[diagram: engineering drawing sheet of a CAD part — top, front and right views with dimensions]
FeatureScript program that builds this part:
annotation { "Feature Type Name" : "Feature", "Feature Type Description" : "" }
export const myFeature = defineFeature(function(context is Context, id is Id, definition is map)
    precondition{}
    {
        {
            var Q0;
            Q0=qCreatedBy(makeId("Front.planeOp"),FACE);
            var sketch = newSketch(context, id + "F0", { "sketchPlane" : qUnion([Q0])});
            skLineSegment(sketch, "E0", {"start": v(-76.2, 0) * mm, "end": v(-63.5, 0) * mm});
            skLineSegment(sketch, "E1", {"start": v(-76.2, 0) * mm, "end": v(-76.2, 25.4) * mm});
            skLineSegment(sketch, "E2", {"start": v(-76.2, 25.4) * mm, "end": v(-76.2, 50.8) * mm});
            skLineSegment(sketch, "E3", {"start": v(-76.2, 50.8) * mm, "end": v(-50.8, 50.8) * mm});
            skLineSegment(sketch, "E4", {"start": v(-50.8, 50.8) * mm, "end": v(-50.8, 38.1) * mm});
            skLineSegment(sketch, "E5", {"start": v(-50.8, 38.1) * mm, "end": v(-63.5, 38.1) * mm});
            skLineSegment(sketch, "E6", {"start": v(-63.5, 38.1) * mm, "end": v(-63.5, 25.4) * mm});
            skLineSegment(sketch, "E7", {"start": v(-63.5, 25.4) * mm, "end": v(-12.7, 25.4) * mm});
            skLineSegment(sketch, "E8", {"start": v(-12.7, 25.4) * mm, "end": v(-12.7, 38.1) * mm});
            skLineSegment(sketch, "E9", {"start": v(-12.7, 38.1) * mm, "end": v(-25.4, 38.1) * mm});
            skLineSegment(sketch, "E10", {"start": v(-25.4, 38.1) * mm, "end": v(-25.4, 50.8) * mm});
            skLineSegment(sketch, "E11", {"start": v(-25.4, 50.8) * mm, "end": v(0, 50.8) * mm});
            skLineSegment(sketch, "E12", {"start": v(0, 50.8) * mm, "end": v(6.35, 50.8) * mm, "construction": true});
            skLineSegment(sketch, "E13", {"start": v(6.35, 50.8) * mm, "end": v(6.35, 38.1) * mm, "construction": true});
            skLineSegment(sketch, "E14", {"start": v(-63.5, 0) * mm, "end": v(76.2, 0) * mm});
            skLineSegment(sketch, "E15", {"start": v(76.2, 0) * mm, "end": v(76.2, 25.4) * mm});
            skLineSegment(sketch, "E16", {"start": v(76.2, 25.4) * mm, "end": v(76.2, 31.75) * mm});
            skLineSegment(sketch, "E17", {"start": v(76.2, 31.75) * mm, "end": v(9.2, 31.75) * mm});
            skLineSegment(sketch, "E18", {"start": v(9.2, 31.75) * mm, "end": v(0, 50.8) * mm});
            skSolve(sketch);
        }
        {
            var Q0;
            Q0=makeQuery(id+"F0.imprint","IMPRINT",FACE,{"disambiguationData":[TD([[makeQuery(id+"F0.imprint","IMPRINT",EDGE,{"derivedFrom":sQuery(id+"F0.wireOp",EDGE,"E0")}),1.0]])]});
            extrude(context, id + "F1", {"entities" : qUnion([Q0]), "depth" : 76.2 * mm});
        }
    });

> _Problem description_
Print the entire listing above verbatim, from its first line through its last, without altering any character.

> _Task answer_
[diagram: engineering drawing sheet of a CAD part — top, front and right views with dimensions]
FeatureScript program that builds this part:
annotation { "Feature Type Name" : "Feature", "Feature Type Description" : "" }
export const myFeature = defineFeature(function(context is Context, id is Id, definition is map)
    precondition{}
    {
        {
            var Q0;
            Q0=qCreatedBy(makeId("Front.planeOp"),FACE);
            var sketch = newSketch(context, id + "F0", { "sketchPlane" : qUnion([Q0])});
            skLineSegment(sketch, "E0", {"start": v(-76.2, 0) * mm, "end": v(-63.5, 0) * mm});
            skLineSegment(sketch, "E1", {"start": v(-76.2, 0) * mm, "end": v(-76.2, 25.4) * mm});
            skLineSegment(sketch, "E2", {"start": v(-76.2, 25.4) * mm, "end": v(-76.2, 50.8) * mm});
            skLineSegment(sketch, "E3", {"start": v(-76.2, 50.8) * mm, "end": v(-50.8, 50.8) * mm});
            skLineSegment(sketch, "E4", {"start": v(-50.8, 50.8) * mm, "end": v(-50.8, 38.1) * mm});
            skLineSegment(sketch, "E5", {"start": v(-50.8, 38.1) * mm, "end": v(-63.5, 38.1) * mm});
            skLineSegment(sketch, "E6", {"start": v(-63.5, 38.1) * mm, "end": v(-63.5, 25.4) * mm});
            skLineSegment(sketch, "E7", {"start": v(-63.5, 25.4) * mm, "end": v(-12.7, 25.4) * mm});
            skLineSegment(sketch, "E8", {"start": v(-12.7, 25.4) * mm, "end": v(-12.7, 38.1) * mm});
            skLineSegment(sketch, "E9", {"start": v(-12.7, 38.1) * mm, "end": v(-25.4, 38.1) * mm});
            skLineSegment(sketch, "E10", {"start": v(-25.4, 38.1) * mm, "end": v(-25.4, 50.8) * mm});
            skLineSegment(sketch, "E11", {"start": v(-25.4, 50.8) * mm, "end": v(0, 50.8) * mm});
            skLineSegment(sketch, "E12", {"start": v(0, 50.8) * mm, "end": v(6.35, 50.8) * mm, "construction": true});
            skLineSegment(sketch, "E13", {"start": v(6.35, 50.8) * mm, "end": v(6.35, 38.1) * mm, "construction": true});
            skLineSegment(sketch, "E14", {"start": v(-63.5, 0) * mm, "end": v(76.2, 0) * mm});
            skLineSegment(sketch, "E15", {"start": v(76.2, 0) * mm, "end": v(76.2, 25.4) * mm});
            skLineSegment(sketch, "E16", {"start": v(76.2, 25.4) * mm, "end": v(76.2, 31.75) * mm});
            skLineSegment(sketch, "E17", {"start": v(76.2, 31.75) * mm, "end": v(9.2, 31.75) * mm});
            skLineSegment(sketch, "E18", {"start": v(9.2, 31.75) * mm, "end": v(0, 50.8) * mm});
            skSolve(sketch);
        }
        {
            var Q0;
            Q0=makeQuery(id+"F0.imprint","IMPRINT",FACE,{"disambiguationData":[TD([[makeQuery(id+"F0.imprint","IMPRINT",EDGE,{"derivedFrom":sQuery(id+"F0.wireOp",EDGE,"E0")}),1.0]])]});
            extrude(context, id + "F1", {"entities" : qUnion([Q0]), "depth" : 76.2 * mm});
        }
    });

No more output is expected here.